Anti-government protests flared in several Chinese cities and on college campuses over the weekend. But the country’s most widespread show of public dissent in decades will have to manage without a crucial communication tool, because Apple restricted its use in China earlier this month.

AirDrop, the file-sharing feature on iPhones and other Apple devices, has helped protestors in many authoritarian countries evade censorship. That’s because AirDrop relies on direct connections between phones, forming a local network of devices that don’t need the internet to communicate. People can opt into receiving AirDrops from anyone else with an iPhone nearby.

That changed on Nov. 9, when Apple released a new version of its mobile operating system, iOS 16.1.1, to customers worldwide. Rather than listing new features, as it often does, the company simply said, “This update includes bug fixes and security updates and is recommended for all users.”

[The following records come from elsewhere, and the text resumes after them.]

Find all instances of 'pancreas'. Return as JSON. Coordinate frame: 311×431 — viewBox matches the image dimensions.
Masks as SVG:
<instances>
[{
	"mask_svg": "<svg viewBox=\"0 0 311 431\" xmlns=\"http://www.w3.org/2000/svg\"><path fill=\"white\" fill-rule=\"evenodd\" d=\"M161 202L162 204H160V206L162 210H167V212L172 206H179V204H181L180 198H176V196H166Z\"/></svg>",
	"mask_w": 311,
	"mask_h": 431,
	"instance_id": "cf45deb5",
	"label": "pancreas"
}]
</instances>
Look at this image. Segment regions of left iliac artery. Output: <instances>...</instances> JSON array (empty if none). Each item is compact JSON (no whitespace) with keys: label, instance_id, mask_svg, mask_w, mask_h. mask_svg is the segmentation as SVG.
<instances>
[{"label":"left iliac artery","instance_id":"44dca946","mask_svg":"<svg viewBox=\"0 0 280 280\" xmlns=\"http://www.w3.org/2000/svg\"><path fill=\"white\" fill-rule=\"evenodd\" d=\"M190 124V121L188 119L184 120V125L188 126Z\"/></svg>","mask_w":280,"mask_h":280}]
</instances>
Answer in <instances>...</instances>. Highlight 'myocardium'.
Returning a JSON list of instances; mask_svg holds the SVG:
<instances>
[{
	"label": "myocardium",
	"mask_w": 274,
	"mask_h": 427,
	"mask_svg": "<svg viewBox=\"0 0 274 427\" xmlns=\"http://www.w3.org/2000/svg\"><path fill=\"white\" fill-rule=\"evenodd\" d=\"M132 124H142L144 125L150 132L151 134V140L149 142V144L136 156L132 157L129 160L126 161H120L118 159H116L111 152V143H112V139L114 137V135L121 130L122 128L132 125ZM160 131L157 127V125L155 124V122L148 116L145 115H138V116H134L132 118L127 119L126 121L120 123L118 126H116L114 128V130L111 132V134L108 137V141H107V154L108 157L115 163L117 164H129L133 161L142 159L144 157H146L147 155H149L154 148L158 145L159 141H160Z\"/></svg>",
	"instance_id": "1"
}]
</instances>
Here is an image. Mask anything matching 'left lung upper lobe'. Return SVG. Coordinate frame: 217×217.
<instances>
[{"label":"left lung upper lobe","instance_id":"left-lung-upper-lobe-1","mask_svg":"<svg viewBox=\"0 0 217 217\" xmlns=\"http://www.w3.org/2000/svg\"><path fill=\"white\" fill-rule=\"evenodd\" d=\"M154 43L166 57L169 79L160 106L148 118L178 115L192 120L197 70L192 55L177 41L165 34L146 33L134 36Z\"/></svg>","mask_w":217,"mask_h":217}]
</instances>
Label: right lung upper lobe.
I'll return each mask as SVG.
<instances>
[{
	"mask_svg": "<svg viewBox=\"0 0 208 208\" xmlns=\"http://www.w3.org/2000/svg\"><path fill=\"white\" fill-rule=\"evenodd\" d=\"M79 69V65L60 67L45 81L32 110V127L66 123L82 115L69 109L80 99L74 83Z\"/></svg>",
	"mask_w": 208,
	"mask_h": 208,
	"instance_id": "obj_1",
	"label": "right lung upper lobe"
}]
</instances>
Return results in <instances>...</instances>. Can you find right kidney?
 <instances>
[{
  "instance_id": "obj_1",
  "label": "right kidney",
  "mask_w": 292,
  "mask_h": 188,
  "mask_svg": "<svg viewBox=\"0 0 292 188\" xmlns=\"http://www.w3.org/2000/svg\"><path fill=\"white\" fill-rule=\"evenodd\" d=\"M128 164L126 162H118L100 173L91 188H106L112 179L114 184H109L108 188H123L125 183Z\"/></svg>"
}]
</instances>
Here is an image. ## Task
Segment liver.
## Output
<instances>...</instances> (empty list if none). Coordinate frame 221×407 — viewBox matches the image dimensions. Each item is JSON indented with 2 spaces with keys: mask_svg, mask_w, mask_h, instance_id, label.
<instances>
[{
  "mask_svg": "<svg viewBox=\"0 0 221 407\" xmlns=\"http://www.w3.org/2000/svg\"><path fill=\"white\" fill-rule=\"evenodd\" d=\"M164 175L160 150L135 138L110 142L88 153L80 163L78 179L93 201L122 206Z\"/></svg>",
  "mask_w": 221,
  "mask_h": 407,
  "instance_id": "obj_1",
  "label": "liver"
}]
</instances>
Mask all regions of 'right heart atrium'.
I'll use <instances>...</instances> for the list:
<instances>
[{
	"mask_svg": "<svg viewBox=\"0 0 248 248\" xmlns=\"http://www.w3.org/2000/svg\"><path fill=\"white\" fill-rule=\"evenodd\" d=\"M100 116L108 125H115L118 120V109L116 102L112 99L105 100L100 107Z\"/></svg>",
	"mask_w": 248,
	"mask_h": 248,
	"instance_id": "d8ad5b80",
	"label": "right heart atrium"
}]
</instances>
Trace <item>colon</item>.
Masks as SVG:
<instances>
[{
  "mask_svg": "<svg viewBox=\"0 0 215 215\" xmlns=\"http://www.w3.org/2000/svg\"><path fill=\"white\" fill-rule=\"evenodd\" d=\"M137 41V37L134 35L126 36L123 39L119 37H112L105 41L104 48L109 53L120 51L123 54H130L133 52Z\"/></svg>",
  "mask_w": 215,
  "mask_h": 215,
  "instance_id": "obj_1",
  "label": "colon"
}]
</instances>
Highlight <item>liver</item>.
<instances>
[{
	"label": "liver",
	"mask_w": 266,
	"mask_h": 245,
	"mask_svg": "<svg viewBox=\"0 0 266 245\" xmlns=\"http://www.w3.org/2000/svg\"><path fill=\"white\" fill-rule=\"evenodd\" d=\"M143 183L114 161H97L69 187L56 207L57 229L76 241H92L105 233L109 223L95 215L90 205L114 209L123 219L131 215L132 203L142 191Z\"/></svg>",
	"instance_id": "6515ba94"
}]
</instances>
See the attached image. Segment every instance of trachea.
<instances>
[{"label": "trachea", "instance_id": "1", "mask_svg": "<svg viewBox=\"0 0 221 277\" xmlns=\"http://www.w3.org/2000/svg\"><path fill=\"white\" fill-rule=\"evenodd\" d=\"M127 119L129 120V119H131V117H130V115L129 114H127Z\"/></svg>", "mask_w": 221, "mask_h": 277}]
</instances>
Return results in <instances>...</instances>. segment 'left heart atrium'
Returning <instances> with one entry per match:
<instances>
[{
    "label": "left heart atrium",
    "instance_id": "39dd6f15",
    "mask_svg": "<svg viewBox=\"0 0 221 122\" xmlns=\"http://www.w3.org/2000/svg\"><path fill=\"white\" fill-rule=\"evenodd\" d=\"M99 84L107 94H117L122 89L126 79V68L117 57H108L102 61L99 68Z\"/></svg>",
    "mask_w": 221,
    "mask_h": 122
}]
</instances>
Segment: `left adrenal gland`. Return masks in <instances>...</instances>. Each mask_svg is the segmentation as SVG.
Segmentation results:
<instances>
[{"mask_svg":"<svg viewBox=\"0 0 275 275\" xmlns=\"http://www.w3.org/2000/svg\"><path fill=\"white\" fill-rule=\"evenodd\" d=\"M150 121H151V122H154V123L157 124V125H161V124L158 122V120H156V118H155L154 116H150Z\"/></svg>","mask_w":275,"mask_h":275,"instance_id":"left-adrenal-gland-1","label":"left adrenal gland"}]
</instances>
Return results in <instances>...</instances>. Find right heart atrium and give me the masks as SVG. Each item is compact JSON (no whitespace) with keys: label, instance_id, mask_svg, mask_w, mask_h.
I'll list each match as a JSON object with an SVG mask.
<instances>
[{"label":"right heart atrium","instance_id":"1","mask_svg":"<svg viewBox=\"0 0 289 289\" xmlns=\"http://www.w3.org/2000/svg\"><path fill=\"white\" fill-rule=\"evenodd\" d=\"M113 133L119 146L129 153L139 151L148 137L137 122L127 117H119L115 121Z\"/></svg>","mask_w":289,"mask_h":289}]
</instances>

Hidden in the update was a change that only applies to iPhones sold in mainland China: AirDrop can only be set to receive messages from everyone for 10 minutes, before switching off. There’s no longer a way to keep the “everyone” setting on permanently on Chinese iPhones. The change, first noticed by Chinese readers of 9to5Mac, doesn’t apply anywhere else.

AirDrop has been an effective communication tool for protestors in Hong Kong, as Quartz previously documented. It’s been used to communicate with other protestors, reach passersby, and spread messages to tourists from mainland China visiting Hong Kong. On the mainland, protestors have also AirDropped protest literature, particularly on college campuses where some of the current protests have broken out. China’s control of the internet has become so strong that dissidents must cling to any crack in the so-called Great Firewall.

Apple is raking in billions and billions by using the Chinese workforce to create their devices. So of course, when the Chinese government comes calling, Apple falls right in line.